# REQUIRED ACTIONS:
- a) In the article on Ether ETFs, what had the market mostly expected the SEC to do until Monday?
- b) Retype the part of the Ether ETF article between "Spot Ethereum ETFs Greelit" and "Franklin Ethereum ETF.", inclusive.

# DOCUMENT SEGMENT:

Key Takeaways:
In a watershed moment, the US Securities and Exchange Commission (SEC) on Thursday announced it has approved applications to list exchange-traded funds (ETFs) tied to the price of Ether (ETH) from issuers including, BlackRock, ARK Investments, VanEck, potentially greenlighting the trading of the second-largest cryptocurrency on Wall Street.
Until Monday, the market had for the most part expected the financial watchdog to reject the proposals.
Spot Ethereum ETFs Greelit by the US Securities and Exchange Commission
The SEC has approved eight spot Ethereum ETFs, including BlackRock’s iShares Ethereum Trust, the recently converted Grayscale Ethereum Trust, VanEck Ethereum Trust, ARK 21Shares Ethereum ETF, Invesco Galaxy Ethereum ETF, Fidelity Ethereum Fund, and Franklin Ethereum ETF.
The issuers hope to launch ETFs linked to the second-largest cryptocurrency later this year.
Bloomberg’s ETF analyst James Seyffart suggested in an X post that it could be a “couple of weeks” before the S-1 documents from the fund managers are approved, enabling them to list their ETFs on the stock market.

# SUPPLIED MATERIAL:
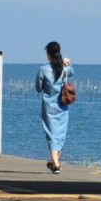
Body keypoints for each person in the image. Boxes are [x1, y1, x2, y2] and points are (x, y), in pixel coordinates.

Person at [35, 41, 73, 174]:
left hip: (49, 106)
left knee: (51, 134)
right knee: (60, 135)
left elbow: (38, 88)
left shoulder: (43, 70)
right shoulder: (64, 68)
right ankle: (54, 162)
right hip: (63, 106)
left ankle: (56, 165)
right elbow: (71, 72)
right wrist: (67, 63)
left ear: (49, 54)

# SOLUTIONS TO THE EXERCISE:
- a) The market had mostly expected the SEC to reject the proposals.

- b)
Spot Ethereum ETFs Greelit by the US Securities and Exchange Commission
The SEC has approved eight spot Ethereum ETFs, including BlackRock’s iShares Ethereum Trust, the recently converted Grayscale Ethereum Trust, VanEck Ethereum Trust, ARK 21Shares Ethereum ETF, Invesco Galaxy Ethereum ETF, Fidelity Ethereum Fund, and Franklin Ethereum ETF.